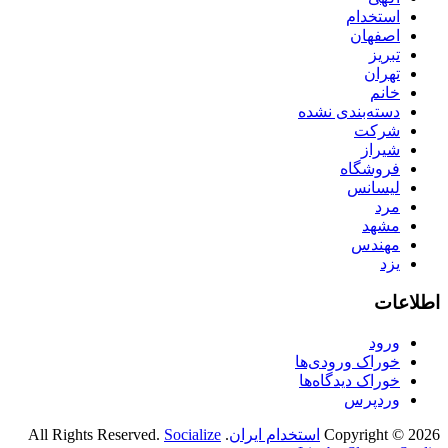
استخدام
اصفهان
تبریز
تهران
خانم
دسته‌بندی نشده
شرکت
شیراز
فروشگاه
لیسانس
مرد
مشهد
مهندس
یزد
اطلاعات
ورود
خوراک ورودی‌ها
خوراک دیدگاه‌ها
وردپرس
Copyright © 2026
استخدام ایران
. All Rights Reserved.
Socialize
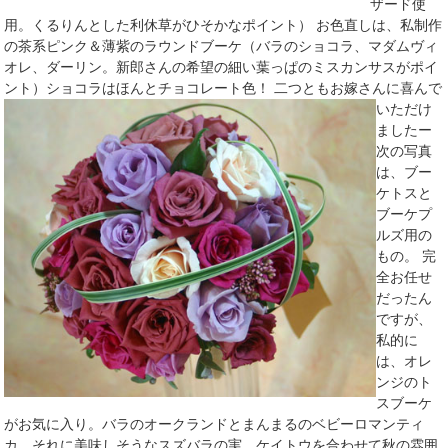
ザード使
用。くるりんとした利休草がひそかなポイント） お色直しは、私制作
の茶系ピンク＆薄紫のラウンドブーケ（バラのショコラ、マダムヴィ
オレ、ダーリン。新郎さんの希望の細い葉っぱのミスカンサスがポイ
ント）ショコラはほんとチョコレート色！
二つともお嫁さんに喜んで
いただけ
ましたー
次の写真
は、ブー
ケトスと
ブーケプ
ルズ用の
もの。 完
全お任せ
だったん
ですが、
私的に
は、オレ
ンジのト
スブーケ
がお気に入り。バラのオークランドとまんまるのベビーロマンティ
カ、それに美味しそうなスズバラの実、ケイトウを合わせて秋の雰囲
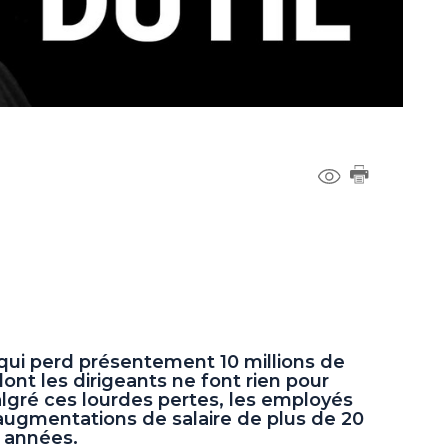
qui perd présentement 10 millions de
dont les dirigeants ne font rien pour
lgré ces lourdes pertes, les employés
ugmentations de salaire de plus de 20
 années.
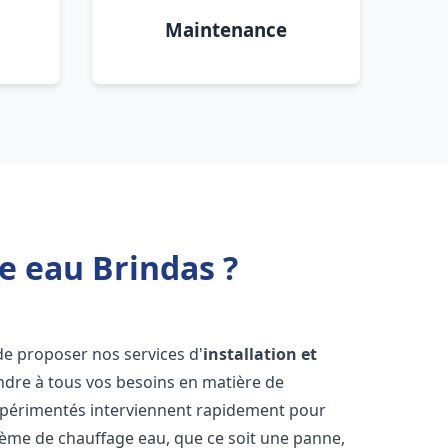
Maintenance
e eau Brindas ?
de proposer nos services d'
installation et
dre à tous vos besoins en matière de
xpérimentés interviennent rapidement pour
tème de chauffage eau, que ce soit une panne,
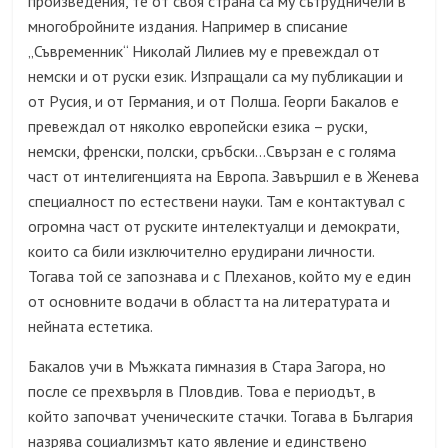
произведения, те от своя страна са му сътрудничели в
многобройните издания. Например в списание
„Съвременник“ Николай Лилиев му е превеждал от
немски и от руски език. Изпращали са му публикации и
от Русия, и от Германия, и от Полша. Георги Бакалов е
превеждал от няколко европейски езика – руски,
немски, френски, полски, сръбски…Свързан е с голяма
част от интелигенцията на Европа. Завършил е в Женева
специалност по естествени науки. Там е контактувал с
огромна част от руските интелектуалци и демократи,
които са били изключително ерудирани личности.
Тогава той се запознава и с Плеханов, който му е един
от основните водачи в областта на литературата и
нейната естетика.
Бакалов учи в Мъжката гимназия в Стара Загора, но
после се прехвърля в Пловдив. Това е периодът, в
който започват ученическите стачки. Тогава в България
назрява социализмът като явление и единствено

* * *

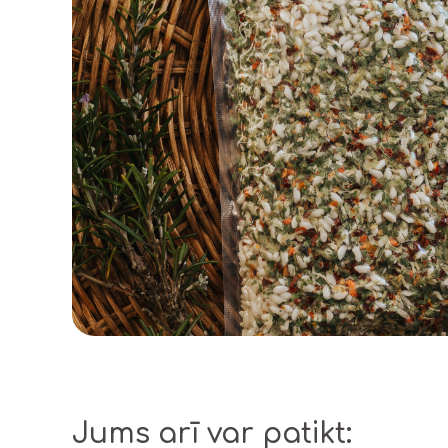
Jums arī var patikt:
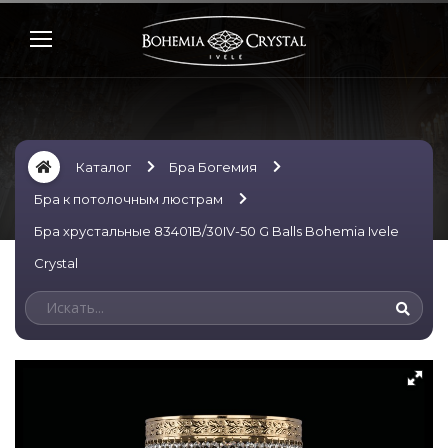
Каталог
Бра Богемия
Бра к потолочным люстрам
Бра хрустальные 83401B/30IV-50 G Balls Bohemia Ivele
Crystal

**Exercise goal**.
Of all the entries above, how many lines contain "част"? Give the number alone.

**Solution**.
2